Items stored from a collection
——
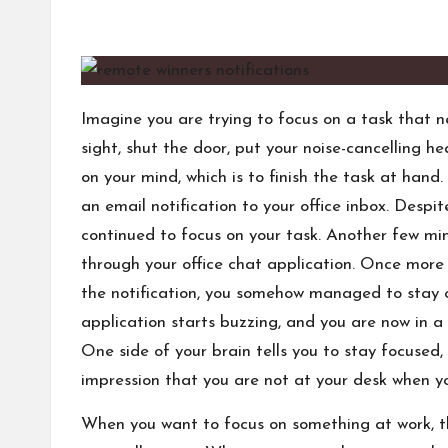
s
by
Imagine you are trying to focus on a task that n
sight, shut the door, put your noise-cancelling 
on your mind, which is to finish the task at han
an email notification to your office inbox. Despi
continued to focus on your task. Another few m
through your office chat application. Once more 
the notification, you somehow managed to stay o
application starts buzzing, and you are now in a
One side of your brain tells you to stay focused,
impression that you are not at your desk when y
When you want to focus on something at work, th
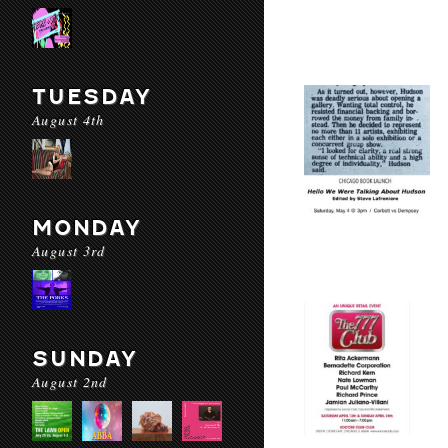
TUESDAY
August 4th
MONDAY
August 3rd
SUNDAY
August 2nd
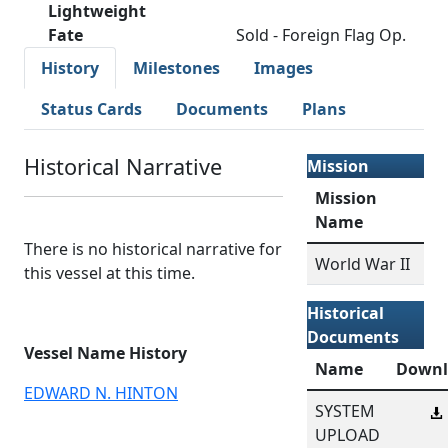
Lightweight
Fate
Sold - Foreign Flag Op.
History
Milestones
Images
Status Cards
Documents
Plans
Historical Narrative
Mission
Mission
Name
There is no historical narrative for
World War II
this vessel at this time.
Historical
Documents
Vessel Name History
Name
Downl
EDWARD N. HINTON
SYSTEM
UPLOAD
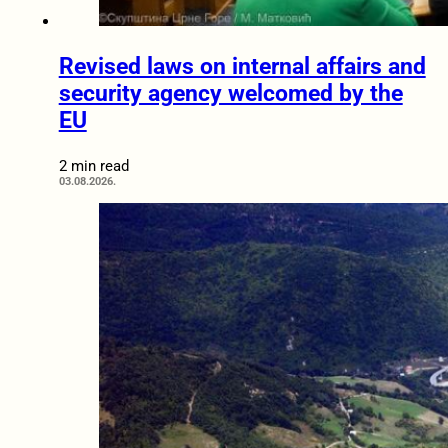
Revised laws on internal affairs and
security agency welcomed by the
EU
2 min read
03.08.2026.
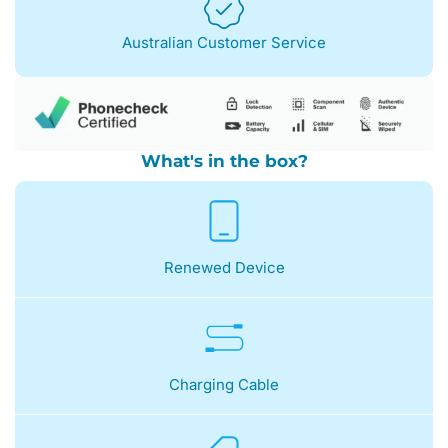
Australian Customer Service
What's in the box?
Renewed Device
Charging Cable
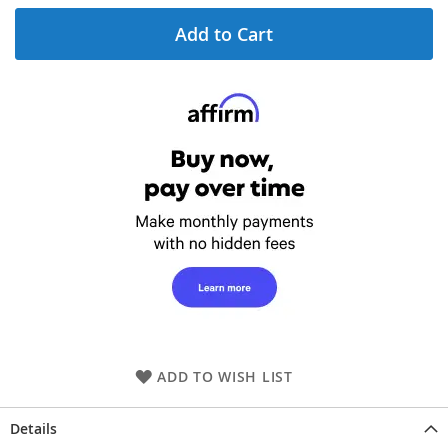
Add to Cart
ADD TO WISH LIST
Details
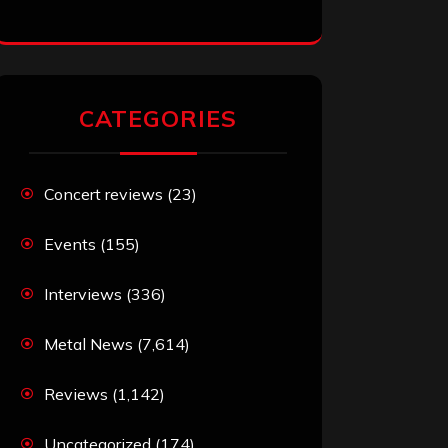
CATEGORIES
Concert reviews
(23)
Events
(155)
Interviews
(336)
Metal News
(7,614)
Reviews
(1,142)
Uncategorized
(174)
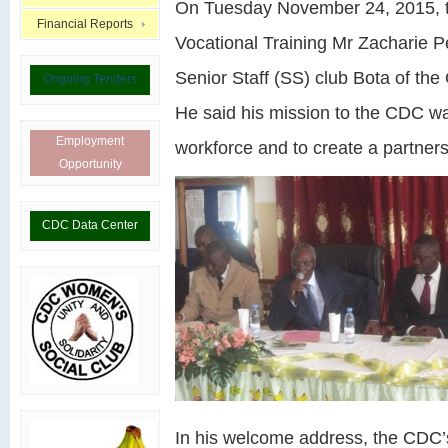
On Tuesday November 24, 2015, t
Financial Reports
Vocational Training Mr Zacharie P
Senior Staff (SS) club Bota of t
Ongoing Tenders
He said his mission to the CDC wa
Employment
workforce and to create a partner
Opportunity
CDC Data Center
In his welcome address, the CDC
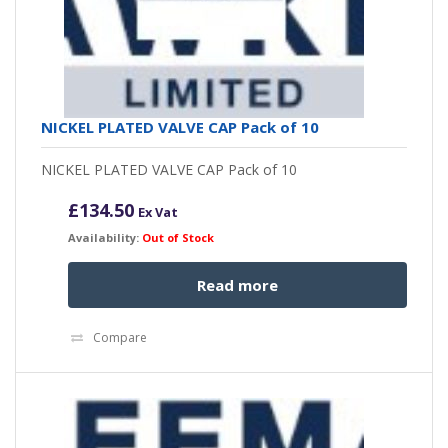
NICKEL PLATED VALVE CAP Pack of 10
NICKEL PLATED VALVE CAP Pack of 10
£
134.50
Ex Vat
Availability:
Out of Stock
Read more
Compare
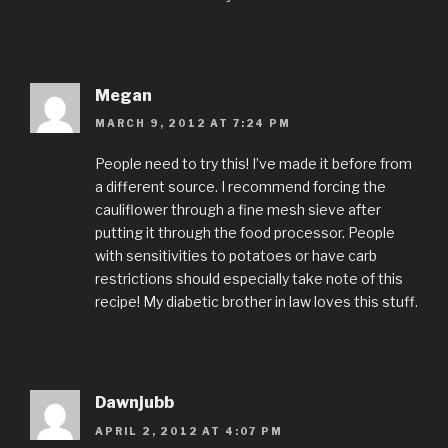
Megan
MARCH 9, 2012 AT 7:24 PM
People need to try this! I’ve made it before from
a different source. I recommend forcing the
cauliflower through a fine mesh sieve after
putting it through the food processor. People
with sensitivities to potatoes or have carb
restrictions should especially take note of this
recipe! My diabetic brother in law loves this stuff.
Dawnjubb
APRIL 2, 2012 AT 4:07 PM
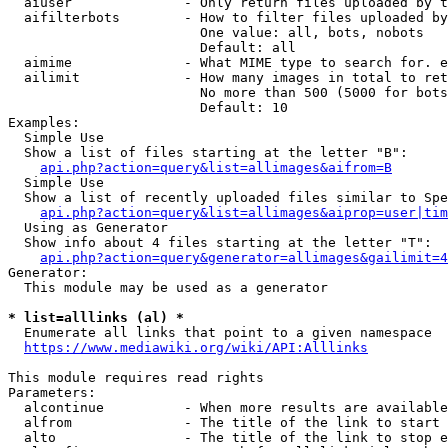
  aiuser              - Only return files uploaded by t
  aifilterbots        - How to filter files uploaded by
                        One value: all, bots, nobots

                        Default: all

  aimime              - What MIME type to search for. e
  ailimit             - How many images in total to ret
                        No more than 500 (5000 for bots
                        Default: 10

Examples:

  Simple Use

  Show a list of files starting at the letter "B":

api.php?action=query&list=allimages&aifrom=B
  Simple Use

  Show a list of recently uploaded files similar to Spe
api.php?action=query&list=allimages&aiprop=user|tim
  Using as Generator

  Show info about 4 files starting at the letter "T":

api.php?action=query&generator=allimages&gailimit=4
Generator:

  This module may be used as a generator

* list=alllinks (al) *
  Enumerate all links that point to a given namespace

https://www.mediawiki.org/wiki/API:Alllinks
This module requires read rights

Parameters:

  alcontinue          - When more results are available
  alfrom              - The title of the link to start 
  alto                - The title of the link to stop e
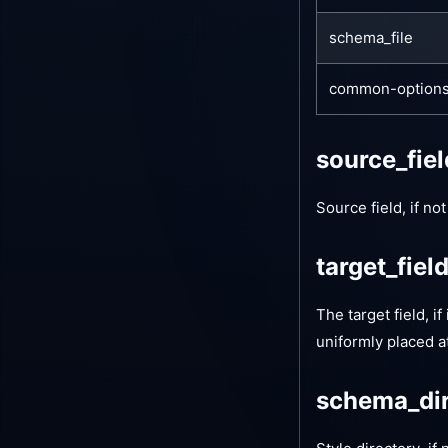
schema_file
common-option
source_fie
Source field, if no
target_fiel
The target field, if
uniformly placed a
schema_di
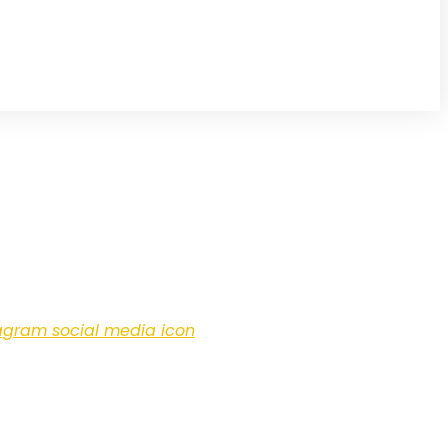
agram social media icon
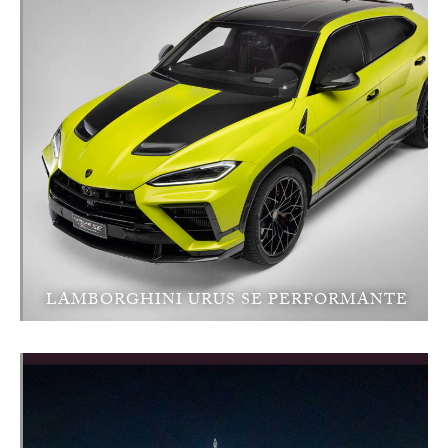
LAMBORGHINI URUS SE PERFORMANTE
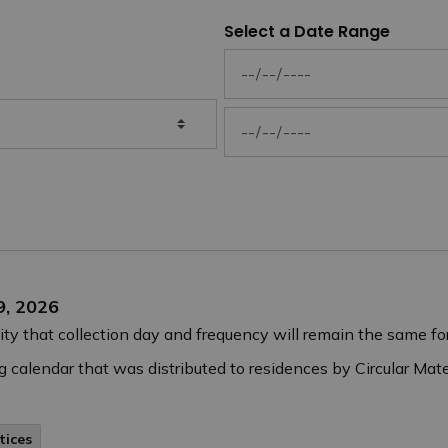
Select a Date Range
News Feed Search Date From
News Feed Search Date To
9, 2026
ity that collection day and frequency will remain the same for
 calendar that was distributed to residences by Circular Mater
tices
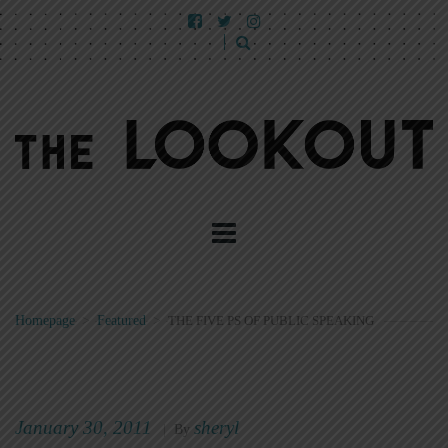
Homepage
>
Featured
>
THE FIVE PS OF PUBLIC SPEAKING
January 30, 2011
sheryl
|
By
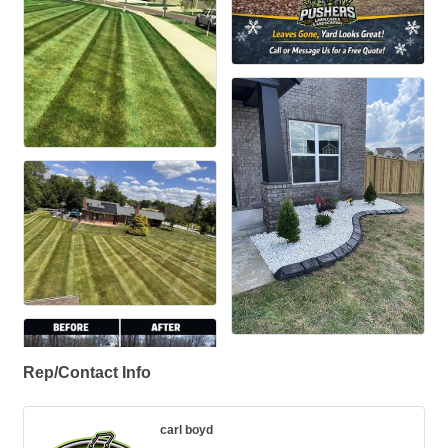
Rep/Contact Info
carl boyd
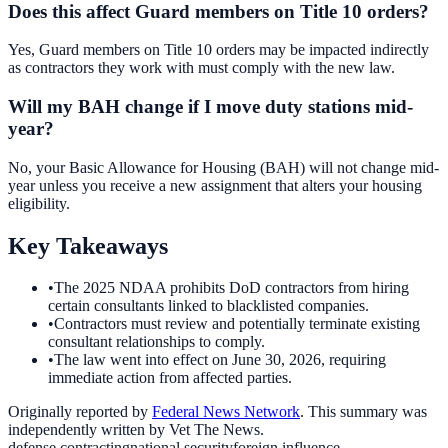
Does this affect Guard members on Title 10 orders?
Yes, Guard members on Title 10 orders may be impacted indirectly
as contractors they work with must comply with the new law.
Will my BAH change if I move duty stations mid-
year?
No, your Basic Allowance for Housing (BAH) will not change mid-
year unless you receive a new assignment that alters your housing
eligibility.
Key Takeaways
•
The 2025 NDAA prohibits DoD contractors from hiring
certain consultants linked to blacklisted companies.
•
Contractors must review and potentially terminate existing
consultant relationships to comply.
•
The law went into effect on June 30, 2026, requiring
immediate action from affected parties.
Originally reported by
Federal News Network
. This summary was
independently written by Vet The News.
defense contracting
national security
foreign influence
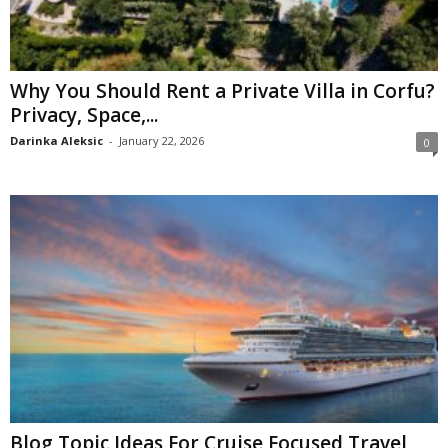
Why You Should Rent a Private Villa in Corfu?
Privacy, Space,...
Darinka Aleksic
-
January 22, 2026
0
Blog Topic Ideas For Cruise Focused Travel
——
What needs to be done ->
Reproduce every one of the lines above word for word, leaving out the pictures.

The answer ->
s
by
Imagine you are trying to focus on a task that n
sight, shut the door, put your noise-cancelling 
on your mind, which is to finish the task at han
an email notification to your office inbox. Despi
continued to focus on your task. Another few m
through your office chat application. Once more 
the notification, you somehow managed to stay o
application starts buzzing, and you are now in a
One side of your brain tells you to stay focused,
impression that you are not at your desk when y
When you want to focus on something at work, th
TUESDAY
August 4th
MONDAY
August 3rd
SUNDAY
August 2nd
Lightweight
Fate
Sold - Foreign Flag Op.
History
Milestones
Images
Status Cards
Documents
Plans
Historical Narrative
Mission
Mission
Name
There is no historical narrative for
World War II
this vessel at this time.
Historical
Documents
Vessel Name History
Name
Downl
EDWARD N. HINTON
SYSTEM
UPLOAD
Revised laws on internal affairs and
security agency welcomed by the
EU
2 min read
03.08.2026.
Australian Customer Service
What's in the box?
Renewed Device
Charging Cable
Add to Cart
ADD TO WISH LIST
Details
CATEGORIES
Concert reviews
(23)
Events
(155)
Interviews
(336)
Metal News
(7,614)
Reviews
(1,142)
Uncategorized
(174)
On Tuesday November 24, 2015, t
Financial Reports
Vocational Training Mr Zacharie P
Senior Staff (SS) club Bota of t
Ongoing Tenders
He said his mission to the CDC wa
Employment
workforce and to create a partner
Opportunity
CDC Data Center
In his welcome address, the CDC
NICKEL PLATED VALVE CAP Pack of 10
NICKEL PLATED VALVE CAP Pack of 10
£
134.50
Ex Vat
Availability:
Out of Stock
Read more
Compare
Megan
MARCH 9, 2012 AT 7:24 PM
People need to try this! I’ve made it before from
a different source. I recommend forcing the
cauliflower through a fine mesh sieve after
putting it through the food processor. People
with sensitivities to potatoes or have carb
restrictions should especially take note of this
recipe! My diabetic brother in law loves this stuff.
Dawnjubb
APRIL 2, 2012 AT 4:07 PM
  aiuser              - Only return files uploaded by t
  aifilterbots        - How to filter files uploaded by
                        One value: all, bots, nobots

                        Default: all

  aimime              - What MIME type to search for. e
  ailimit             - How many images in total to ret
                        No more than 500 (5000 for bots
                        Default: 10

Examples:

  Simple Use

  Show a list of files starting at the letter "B":

api.php?action=query&list=allimages&aifrom=B
  Simple Use

  Show a list of recently uploaded files similar to Spe
api.php?action=query&list=allimages&aiprop=user|tim
  Using as Generator

  Show info about 4 files starting at the letter "T":

api.php?action=query&generator=allimages&gailimit=4
Generator:

  This module may be used as a generator

* list=alllinks (al) *
  Enumerate all links that point to a given namespace

https://www.mediawiki.org/wiki/API:Alllinks
This module requires read rights

Parameters:

  alcontinue          - When more results are available
  alfrom              - The title of the link to start 
  alto                - The title of the link to stop e
schema_file
common-option
source_fie
Source field, if no
target_fiel
The target field, if
uniformly placed a
schema_di
agram social media icon
LAMBORGHINI URUS SE PERFORMANTE
Select a Date Range
News Feed Search Date From
News Feed Search Date To
9, 2026
ity that collection day and frequency will remain the same for
 calendar that was distributed to residences by Circular Mater
tices
Homepage
>
Featured
>
THE FIVE PS OF PUBLIC SPEAKING
January 30, 2011
sheryl
|
By
Rep/Contact Info
carl boyd
Does this affect Guard members on Title 10 orders?
Yes, Guard members on Title 10 orders may be impacted indirectly
as contractors they work with must comply with the new law.
Will my BAH change if I move duty stations mid-
year?
No, your Basic Allowance for Housing (BAH) will not change mid-
year unless you receive a new assignment that alters your housing
eligibility.
Key Takeaways
•
The 2025 NDAA prohibits DoD contractors from hiring
certain consultants linked to blacklisted companies.
•
Contractors must review and potentially terminate existing
consultant relationships to comply.
•
The law went into effect on June 30, 2026, requiring
immediate action from affected parties.
Originally reported by
Federal News Network
. This summary was
independently written by Vet The News.
defense contracting
national security
foreign influence
Why You Should Rent a Private Villa in Corfu?
Privacy, Space,...
Darinka Aleksic
-
January 22, 2026
0
Blog Topic Ideas For Cruise Focused Travel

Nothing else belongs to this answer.